━━ TEXTO PARA ANÁLISIS ━━

La Habana, tanto por las características de su población como por las particularidades de su desarrollo urbano, fue un escenario importante para el desenvolvimiento de ese sector de la población cuyos antepasados habían sido esclavos o para aquellos que habían padecido en carne propia tal condición. En 1757 la capital concentraba al 50,93 % de los habitantes de la Isla,[1] y apenas cinco años después, cuando fue ocupada por los ingleses, era considerada como una de las más ricas y populosas ciudades del Nuevo Mundo, ya que contaba con aproximadamente 35 000 pobladores fijos y alrededor de 15 000 transeúntes.[2]

Recientemente se ha estimado que la base para el crecimiento de la población de La Habana entre 1763 y 1795 estuvo en la inmigración significativa de peninsulares con motivo de las medidas destinadas al reforzamiento militar de la capital, tras la ocupación de los ingleses.[3] Estas provocaron el arribo de varios batallones de tropas y el incremento de la burocracia Real en la Isla. Pero paralelamente al incremento de las milicias blancas se reorganizaron las de los pardos y morenos libres, cuestión que tuvo una apreciable repercusión en la movilidad social de las familias que integraban este importante sector de la población habanera.

En 1757 la capital concentraba al 50,93 % de los habitantes de la Isla, y apenas cinco años después, cuando fue ocupada por los ingleses, era considerada como una de las más ricas y populosas ciudades del Nuevo Mundo. Foto: Tomada de Cubaperiodistas

El año 1827 puede representar las características de un momento histórico ubicado entre la última veintena del siglo XVIII y la primera mitad del XIX; en esa etapa las elites de los pardos y morenos mostraron, sin ambigüedades, la apreciable relevancia que habían alcanzado. Entonces la ciudad se distinguía por su valioso puerto, por un activo comercio, por el potente desarrollo de su sector terciario y sobre todo, a los efectos de este estudio, por la participación en ese desarrollo económico de un creciente grupo de negros y mulatos libres, integrado por 23 562 individuos —el 43 % aproximadamente en edad productiva y reproductiva—, de los cuales el 22.8 % eran africanos y el 34.9 % pardos, lo que manifiesta cierta liberalidad en la relación sexual interracial. Estos hombres y mujeres constituían el 21 % de la población citadina.

━━━
━━ FILAS PROPORCIONADAS ━━

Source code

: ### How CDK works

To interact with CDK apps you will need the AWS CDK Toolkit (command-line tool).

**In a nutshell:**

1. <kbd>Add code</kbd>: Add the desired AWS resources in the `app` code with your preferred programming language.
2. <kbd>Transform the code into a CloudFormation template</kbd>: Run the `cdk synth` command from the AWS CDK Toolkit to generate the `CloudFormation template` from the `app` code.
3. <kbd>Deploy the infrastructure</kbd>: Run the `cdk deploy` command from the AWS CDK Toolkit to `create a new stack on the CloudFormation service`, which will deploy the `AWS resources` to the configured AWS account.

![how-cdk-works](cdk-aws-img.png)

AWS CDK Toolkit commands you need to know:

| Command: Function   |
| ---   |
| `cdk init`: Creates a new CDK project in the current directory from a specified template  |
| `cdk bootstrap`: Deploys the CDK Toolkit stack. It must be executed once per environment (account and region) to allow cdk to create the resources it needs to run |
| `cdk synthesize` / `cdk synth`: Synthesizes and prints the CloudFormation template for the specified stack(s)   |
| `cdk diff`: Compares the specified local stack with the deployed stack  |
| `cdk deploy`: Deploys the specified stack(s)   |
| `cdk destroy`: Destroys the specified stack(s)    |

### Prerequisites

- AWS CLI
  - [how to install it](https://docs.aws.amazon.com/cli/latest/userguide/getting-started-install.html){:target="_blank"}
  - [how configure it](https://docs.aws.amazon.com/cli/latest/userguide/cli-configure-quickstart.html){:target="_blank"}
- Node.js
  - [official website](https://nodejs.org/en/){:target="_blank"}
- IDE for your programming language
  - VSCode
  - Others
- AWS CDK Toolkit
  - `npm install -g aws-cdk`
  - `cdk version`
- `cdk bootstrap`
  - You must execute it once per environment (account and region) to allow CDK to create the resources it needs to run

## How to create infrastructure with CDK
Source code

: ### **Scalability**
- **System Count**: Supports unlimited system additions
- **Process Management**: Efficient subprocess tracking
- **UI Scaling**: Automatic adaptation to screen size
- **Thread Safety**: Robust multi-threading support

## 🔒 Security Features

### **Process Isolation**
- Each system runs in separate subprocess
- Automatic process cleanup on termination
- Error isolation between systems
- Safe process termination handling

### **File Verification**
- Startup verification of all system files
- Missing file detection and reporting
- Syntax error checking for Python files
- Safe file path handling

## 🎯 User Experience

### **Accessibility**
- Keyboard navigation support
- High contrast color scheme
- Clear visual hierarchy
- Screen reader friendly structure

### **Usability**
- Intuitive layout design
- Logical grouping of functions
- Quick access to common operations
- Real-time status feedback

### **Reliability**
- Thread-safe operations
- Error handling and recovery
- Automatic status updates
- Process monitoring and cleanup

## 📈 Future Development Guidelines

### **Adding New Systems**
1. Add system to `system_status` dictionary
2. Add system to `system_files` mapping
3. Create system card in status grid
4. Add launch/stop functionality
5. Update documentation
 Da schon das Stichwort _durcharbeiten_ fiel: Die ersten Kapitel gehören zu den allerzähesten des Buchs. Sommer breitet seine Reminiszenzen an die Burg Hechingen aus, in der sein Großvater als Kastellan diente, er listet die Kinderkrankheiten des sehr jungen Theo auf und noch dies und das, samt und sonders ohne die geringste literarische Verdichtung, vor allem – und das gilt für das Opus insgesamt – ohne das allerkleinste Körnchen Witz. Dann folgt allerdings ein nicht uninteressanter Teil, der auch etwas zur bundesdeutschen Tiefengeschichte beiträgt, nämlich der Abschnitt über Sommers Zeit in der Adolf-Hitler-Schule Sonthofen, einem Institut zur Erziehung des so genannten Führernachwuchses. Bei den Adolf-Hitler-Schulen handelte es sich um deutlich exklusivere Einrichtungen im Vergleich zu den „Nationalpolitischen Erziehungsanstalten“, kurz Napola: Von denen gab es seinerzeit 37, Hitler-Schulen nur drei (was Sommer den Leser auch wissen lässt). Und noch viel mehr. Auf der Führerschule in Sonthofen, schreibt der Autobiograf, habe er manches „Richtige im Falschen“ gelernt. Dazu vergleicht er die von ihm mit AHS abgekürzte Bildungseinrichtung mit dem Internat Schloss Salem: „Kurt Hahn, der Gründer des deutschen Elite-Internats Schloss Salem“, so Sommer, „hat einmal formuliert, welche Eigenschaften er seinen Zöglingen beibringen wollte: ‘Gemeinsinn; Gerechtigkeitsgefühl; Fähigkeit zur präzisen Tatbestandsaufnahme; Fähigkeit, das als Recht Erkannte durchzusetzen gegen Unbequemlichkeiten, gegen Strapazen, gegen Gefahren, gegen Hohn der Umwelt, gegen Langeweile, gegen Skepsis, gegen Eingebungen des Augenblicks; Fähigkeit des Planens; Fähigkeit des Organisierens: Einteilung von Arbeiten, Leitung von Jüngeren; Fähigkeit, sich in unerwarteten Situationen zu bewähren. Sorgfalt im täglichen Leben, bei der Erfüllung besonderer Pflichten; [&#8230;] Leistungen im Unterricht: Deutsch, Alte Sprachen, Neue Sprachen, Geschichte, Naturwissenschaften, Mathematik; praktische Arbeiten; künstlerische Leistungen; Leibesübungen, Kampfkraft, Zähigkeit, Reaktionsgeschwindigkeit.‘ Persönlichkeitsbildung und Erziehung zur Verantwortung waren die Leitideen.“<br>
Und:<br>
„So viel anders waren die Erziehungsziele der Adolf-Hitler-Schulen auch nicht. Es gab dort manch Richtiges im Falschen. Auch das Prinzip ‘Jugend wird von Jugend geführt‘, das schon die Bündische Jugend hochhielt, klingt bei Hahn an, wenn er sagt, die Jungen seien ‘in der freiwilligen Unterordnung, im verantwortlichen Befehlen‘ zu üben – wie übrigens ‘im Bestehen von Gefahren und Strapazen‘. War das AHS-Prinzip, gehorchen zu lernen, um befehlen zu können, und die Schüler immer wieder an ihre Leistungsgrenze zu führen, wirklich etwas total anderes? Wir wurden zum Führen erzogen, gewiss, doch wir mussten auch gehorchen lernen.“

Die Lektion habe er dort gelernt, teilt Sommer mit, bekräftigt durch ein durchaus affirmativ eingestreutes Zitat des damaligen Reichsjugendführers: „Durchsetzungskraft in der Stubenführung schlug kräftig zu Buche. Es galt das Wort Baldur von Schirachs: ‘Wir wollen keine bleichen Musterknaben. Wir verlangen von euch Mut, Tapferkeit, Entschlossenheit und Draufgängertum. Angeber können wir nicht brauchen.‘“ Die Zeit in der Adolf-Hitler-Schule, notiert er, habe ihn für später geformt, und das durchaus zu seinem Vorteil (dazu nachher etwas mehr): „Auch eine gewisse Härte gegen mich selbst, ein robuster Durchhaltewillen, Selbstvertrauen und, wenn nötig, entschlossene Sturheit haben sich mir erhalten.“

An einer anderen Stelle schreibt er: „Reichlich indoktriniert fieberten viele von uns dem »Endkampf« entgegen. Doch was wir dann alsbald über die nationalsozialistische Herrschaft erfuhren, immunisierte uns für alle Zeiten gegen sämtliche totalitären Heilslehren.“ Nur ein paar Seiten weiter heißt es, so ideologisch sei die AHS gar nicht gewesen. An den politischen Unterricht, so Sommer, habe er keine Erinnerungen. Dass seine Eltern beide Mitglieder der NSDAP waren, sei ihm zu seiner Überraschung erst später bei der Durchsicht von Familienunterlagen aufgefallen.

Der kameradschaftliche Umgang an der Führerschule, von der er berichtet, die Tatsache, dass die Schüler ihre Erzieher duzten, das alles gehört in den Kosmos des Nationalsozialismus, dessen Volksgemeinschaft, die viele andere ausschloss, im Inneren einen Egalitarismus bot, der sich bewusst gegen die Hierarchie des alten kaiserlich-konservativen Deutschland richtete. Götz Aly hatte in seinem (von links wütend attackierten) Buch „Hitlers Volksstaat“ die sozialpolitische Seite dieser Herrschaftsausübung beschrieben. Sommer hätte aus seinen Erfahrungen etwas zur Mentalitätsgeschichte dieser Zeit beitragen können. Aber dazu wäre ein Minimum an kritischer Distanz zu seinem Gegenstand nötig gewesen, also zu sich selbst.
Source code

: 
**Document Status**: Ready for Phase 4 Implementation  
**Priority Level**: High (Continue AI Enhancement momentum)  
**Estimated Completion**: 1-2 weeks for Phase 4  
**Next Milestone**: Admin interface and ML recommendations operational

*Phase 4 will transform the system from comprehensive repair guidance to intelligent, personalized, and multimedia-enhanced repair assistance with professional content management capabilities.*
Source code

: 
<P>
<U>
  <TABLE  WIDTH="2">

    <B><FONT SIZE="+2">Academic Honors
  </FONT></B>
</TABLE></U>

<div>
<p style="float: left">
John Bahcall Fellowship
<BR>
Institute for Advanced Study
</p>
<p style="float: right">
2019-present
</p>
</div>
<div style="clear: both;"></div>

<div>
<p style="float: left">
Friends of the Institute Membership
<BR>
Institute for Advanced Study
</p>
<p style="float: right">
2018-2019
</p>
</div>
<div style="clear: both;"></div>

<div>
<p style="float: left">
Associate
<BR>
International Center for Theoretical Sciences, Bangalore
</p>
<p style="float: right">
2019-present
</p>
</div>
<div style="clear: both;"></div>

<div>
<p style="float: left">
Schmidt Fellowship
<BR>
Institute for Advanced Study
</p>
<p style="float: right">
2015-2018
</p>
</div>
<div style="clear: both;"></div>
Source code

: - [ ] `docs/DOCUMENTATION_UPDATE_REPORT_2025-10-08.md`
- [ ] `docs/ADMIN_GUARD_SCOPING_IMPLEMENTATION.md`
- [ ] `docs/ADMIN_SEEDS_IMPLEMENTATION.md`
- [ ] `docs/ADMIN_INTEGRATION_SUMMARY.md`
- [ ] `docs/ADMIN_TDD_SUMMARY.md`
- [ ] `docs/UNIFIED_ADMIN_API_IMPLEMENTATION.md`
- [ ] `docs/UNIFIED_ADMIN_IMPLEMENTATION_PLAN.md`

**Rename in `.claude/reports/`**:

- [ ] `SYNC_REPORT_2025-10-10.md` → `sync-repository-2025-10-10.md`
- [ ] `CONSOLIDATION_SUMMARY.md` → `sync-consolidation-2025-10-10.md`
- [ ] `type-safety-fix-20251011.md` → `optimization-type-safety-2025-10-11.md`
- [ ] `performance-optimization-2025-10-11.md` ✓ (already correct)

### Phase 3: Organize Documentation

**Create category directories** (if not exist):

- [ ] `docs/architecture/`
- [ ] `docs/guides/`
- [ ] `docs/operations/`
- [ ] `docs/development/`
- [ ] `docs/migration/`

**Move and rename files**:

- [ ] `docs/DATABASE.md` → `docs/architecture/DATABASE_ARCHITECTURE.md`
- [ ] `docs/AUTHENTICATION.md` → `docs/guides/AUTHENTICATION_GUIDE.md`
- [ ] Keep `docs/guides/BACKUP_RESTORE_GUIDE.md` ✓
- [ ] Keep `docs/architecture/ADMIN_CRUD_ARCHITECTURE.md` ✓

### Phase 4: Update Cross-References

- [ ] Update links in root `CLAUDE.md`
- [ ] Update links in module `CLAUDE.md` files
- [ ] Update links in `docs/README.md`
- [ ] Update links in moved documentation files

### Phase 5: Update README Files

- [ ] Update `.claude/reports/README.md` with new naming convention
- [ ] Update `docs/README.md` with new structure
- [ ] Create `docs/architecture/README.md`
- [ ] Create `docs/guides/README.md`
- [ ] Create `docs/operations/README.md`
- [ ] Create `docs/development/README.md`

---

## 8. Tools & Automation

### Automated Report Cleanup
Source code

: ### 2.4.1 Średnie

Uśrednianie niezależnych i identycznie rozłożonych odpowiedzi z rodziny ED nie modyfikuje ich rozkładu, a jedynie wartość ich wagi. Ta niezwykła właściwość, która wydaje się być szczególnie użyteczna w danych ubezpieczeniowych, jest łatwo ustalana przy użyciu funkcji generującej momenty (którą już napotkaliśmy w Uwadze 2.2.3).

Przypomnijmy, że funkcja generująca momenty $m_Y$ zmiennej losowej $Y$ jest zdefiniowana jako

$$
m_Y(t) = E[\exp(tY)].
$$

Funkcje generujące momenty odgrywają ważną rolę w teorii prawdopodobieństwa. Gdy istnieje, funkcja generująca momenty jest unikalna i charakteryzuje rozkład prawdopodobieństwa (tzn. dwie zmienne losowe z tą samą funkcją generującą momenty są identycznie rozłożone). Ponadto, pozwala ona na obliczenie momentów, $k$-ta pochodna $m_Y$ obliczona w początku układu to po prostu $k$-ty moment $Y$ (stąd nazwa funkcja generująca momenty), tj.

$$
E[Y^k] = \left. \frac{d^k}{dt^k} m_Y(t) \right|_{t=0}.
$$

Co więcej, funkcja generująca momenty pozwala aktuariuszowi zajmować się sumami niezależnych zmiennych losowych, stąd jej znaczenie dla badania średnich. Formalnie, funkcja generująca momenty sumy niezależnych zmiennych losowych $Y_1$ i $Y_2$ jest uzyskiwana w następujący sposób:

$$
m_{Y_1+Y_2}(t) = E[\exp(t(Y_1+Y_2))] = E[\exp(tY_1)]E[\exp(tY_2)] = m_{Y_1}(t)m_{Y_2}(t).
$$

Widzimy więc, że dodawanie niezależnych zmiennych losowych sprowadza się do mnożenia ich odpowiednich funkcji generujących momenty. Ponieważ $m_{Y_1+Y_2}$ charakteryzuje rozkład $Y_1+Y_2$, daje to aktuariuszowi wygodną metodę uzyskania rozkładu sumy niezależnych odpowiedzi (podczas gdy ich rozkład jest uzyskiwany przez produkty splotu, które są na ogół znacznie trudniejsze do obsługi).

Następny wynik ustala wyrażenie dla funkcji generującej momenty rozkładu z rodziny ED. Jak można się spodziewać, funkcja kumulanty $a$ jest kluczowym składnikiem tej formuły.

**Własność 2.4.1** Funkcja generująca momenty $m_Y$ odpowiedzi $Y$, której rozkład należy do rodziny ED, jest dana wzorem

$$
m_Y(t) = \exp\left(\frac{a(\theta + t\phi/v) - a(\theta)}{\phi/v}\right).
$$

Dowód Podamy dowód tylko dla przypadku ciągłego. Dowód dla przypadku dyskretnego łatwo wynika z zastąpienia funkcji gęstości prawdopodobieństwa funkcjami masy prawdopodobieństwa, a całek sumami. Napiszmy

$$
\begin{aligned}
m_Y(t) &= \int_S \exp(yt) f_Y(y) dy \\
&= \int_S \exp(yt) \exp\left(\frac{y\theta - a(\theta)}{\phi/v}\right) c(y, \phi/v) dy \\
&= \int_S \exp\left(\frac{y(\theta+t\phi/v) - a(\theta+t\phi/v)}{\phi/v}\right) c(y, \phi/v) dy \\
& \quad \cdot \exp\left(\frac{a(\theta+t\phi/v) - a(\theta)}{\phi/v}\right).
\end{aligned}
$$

━━━

■ **TAREA ASIGNADA 1**
Según el texto sobre La Habana, ¿con cuántos pobladores fijos contaba aproximadamente la ciudad cuando fue ocupada por los ingleses?
■ **TAREA ASIGNADA 2**
Actualice el pasaje del texto sobre La Habana desde "Recientemente se ha" hasta "la población habanera.", reemplazando "batallones" por "regimientos".
■ **TAREA ASIGNADA 3**
Prosiga el texto sobre La Habana a partir del punto en que concluye.

■ **ESPACIO DE RESPUESTA 1**
Con aproximadamente 35 000 pobladores fijos.

■ **ESPACIO DE RESPUESTA 2**
Recientemente se ha estimado que la base para el crecimiento de la población de La Habana entre 1763 y 1795 estuvo en la inmigración significativa de peninsulares con motivo de las medidas destinadas al reforzamiento militar de la capital, tras la ocupación de los ingleses.[3] Estas provocaron el arribo de varios regimientos de tropas y el incremento de la burocracia Real en la Isla. Pero paralelamente al incremento de las milicias blancas se reorganizaron las de los pardos y morenos libres, cuestión que tuvo una apreciable repercusión en la movilidad social de las familias que integraban este importante sector de la población habanera.

■ **ESPACIO DE RESPUESTA 3**
Oficios, artes y servicios estaban en manos de los denominados libres “de color”, quienes habían desarrollado un importante entramado de relaciones a partir de redes familiares que se extendían y fortalecían en los cabildos de nación, en los Batallones de Pardos y Morenos y en los Cuerpos de Bomberos. Los hombres eran sastres, muñidores, carpinteros, herreros, músicos, albañiles, albéitares, capataces en el puerto, y algunos llegaron a ser, exclusivamente, administradores de sus bienes.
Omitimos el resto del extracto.